■ Provided text

Pregnancy and opioid use: strategies for treatment

Pregnancy and opioid use: strategies for treatment

Illicit opioid consumption is associated with an increase in obstetric complications in pregnant women. It also brings with it a range of potential dangers for the child, both before and after birth. Neonatal complications include narcotic withdrawal, postnatal growth deficiency, microcephaly, neurobehavioural problems, increase in neonatal mortality and an increase in sudden infant death syndrome.

In a new EMCDDA Paper published today, the EMCDDA looks at strategies for treating pregnant opioid users. It describes how the primary goal in treating opioid dependence in pregnant women is to stabilise the patient, in order to avoid the permanent fluctuation of plasma levels and related foetal consequences (e.g. foetal distress and preterm birth).

Psychosocially assisted opioid substitution treatment (OST) is the first-line treatment for opioid dependence in pregnant women and several combinations of substitution medicines and psychosocial approaches are available. The pharmacological interventions studied in this overview were methadone, buprenorphine and slow-release oral morphine (SROM). The psychosocial interventions covered were cognitive behaviour approaches and contingency management.

The observed differences between the three substitution approaches did not show a homogeneous and comprehensive pattern to conclude that one treatment is superior to the others for all relevant outcomes. While methadone seems superior in retaining patients in treatment, buprenorphine seems to yield to less severe neonatal abstinence syndrome and higher birth weight.

All the psychosocial interventions included in the review gave similar results in terms of dropout rate and reduction of drug use, with contingency management obtaining promising results in one study. Recent World Health Organization (WHO) guidelines on pregnant women (1) consider psychosocial interventions to be an integral component of treatment (regardless of the type of medication selected for the OST).

The report concludes that: ‘Studies of pregnant women are complex for several reasons, including ethical and practical difficulties. It is therefore crucial that we exhaustively analyse all elements of existing studies in order to add to the discussion’.

■ Available data

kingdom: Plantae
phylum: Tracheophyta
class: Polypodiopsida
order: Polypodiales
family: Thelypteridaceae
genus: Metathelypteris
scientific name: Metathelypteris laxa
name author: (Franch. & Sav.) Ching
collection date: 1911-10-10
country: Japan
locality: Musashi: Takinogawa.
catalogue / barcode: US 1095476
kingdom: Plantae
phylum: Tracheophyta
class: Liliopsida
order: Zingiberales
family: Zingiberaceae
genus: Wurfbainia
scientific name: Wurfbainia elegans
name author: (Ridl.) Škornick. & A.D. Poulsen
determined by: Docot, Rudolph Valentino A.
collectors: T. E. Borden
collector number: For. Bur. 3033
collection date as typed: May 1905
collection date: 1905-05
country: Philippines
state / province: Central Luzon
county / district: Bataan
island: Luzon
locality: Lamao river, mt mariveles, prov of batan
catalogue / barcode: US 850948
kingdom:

■ What to produce
Reproduce the passage from the text on treating opioid use in pregnancy, starting at "All the psychosocial" and ending at "to the discussion’.". The entries that come after the text are not required for this exercise.

■ Response to the task
All the psychosocial interventions included in the review gave similar results in terms of dropout rate and reduction of drug use, with contingency management obtaining promising results in one study. Recent World Health Organization (WHO) guidelines on pregnant women (1) consider psychosocial interventions to be an integral component of treatment (regardless of the type of medication selected for the OST).

The report concludes that: ‘Studies of pregnant women are complex for several reasons, including ethical and practical difficulties. It is therefore crucial that we exhaustively analyse all elements of existing studies in order to add to the discussion’.